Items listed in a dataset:
--

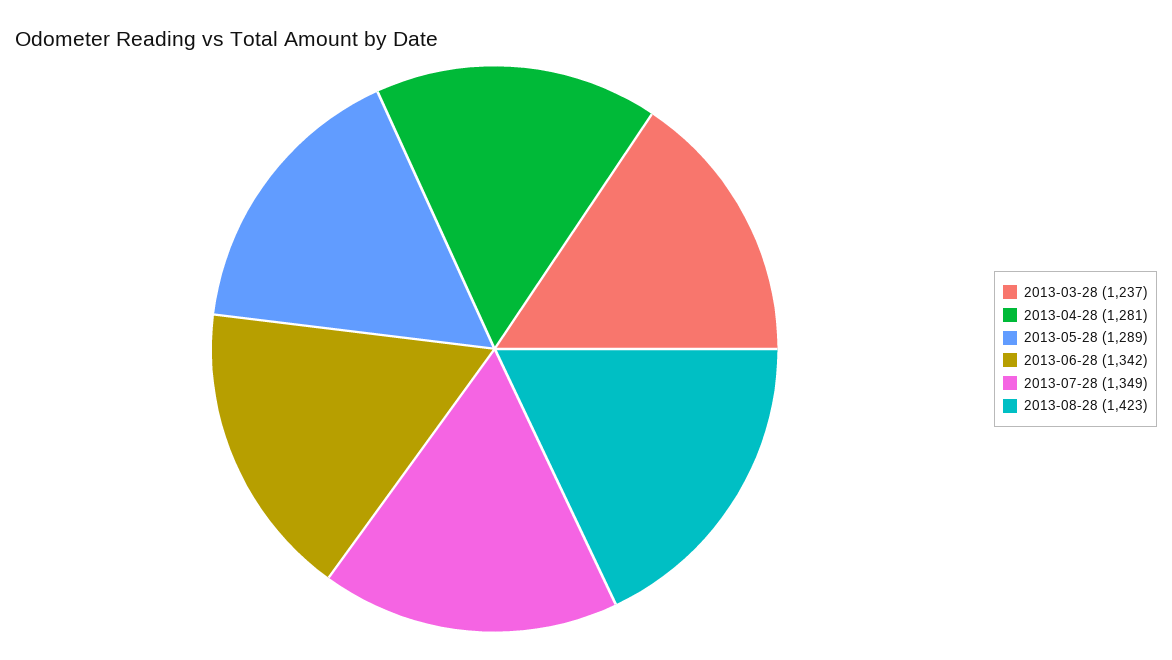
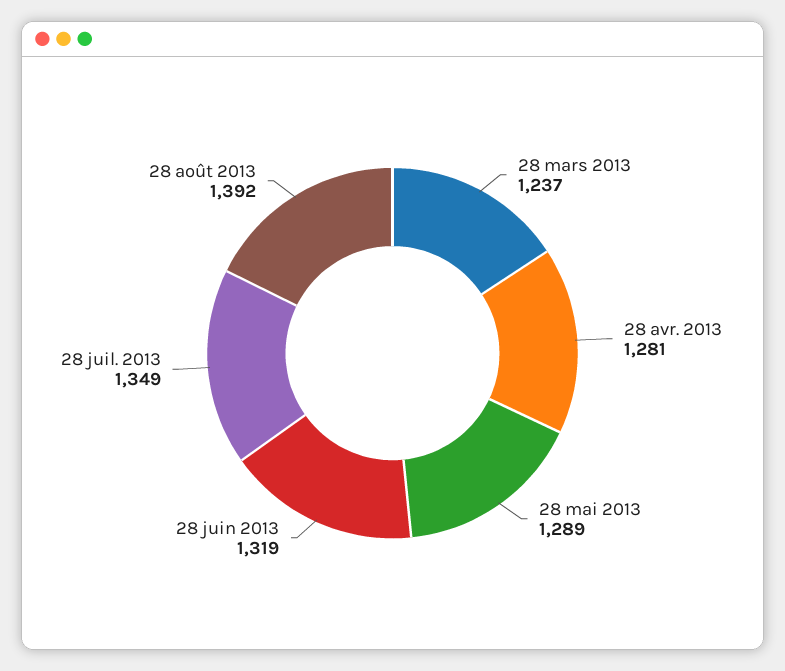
  {
    "2013-03-28": 1237,
    "2013-04-28": 1281,
    "2013-05-28": 1289,
-   "2013-06-28": 1342,
+   "2013-06-28": 1319,
    "2013-07-28": 1349,
-   "2013-08-28": 1423
+   "2013-08-28": 1392
  }

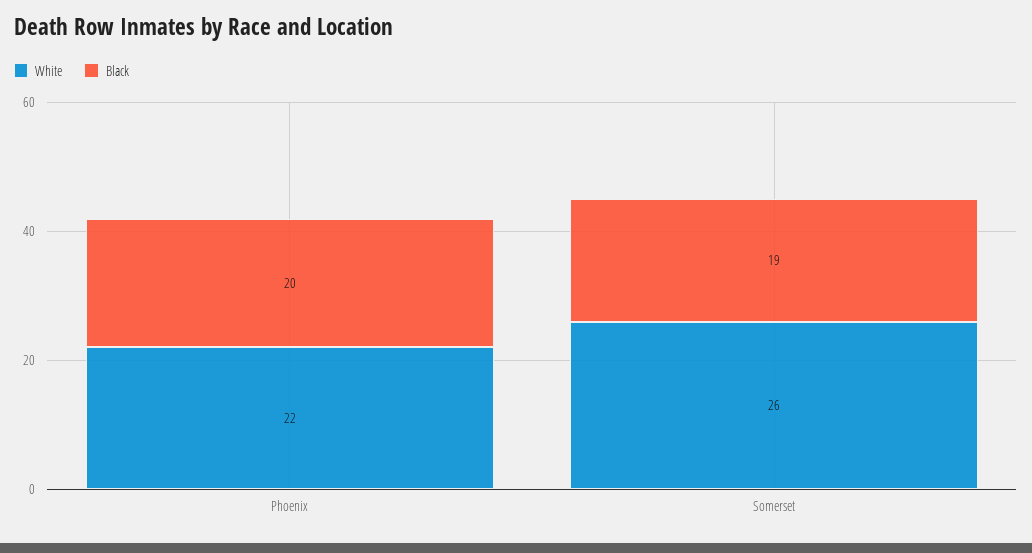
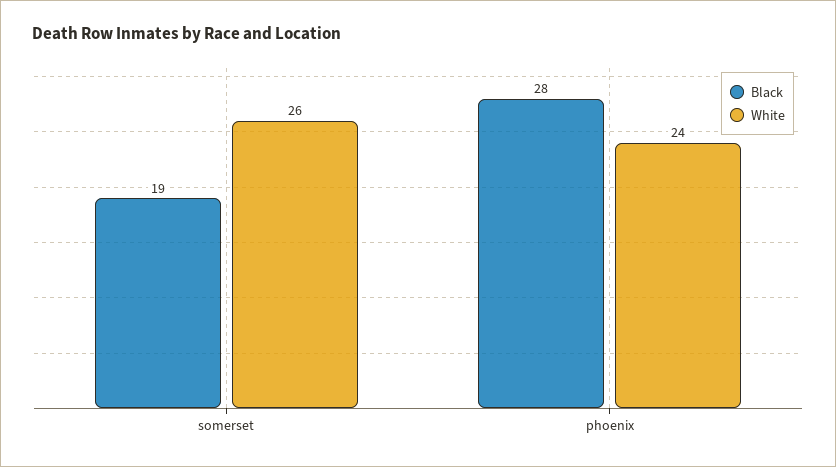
  {
    "White": {
-     "Phoenix": 22,
+     "Phoenix": 24,
      "Somerset": 26
    },
    "Black": {
-     "Phoenix": 20,
+     "Phoenix": 28,
      "Somerset": 19
    }
  }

--

### Brief:
Check each line of the records for the string "Phoenix" and copy those that have it.

### Solution:
-     "Phoenix": 22,
+     "Phoenix": 24,
-     "Phoenix": 20,
+     "Phoenix": 28,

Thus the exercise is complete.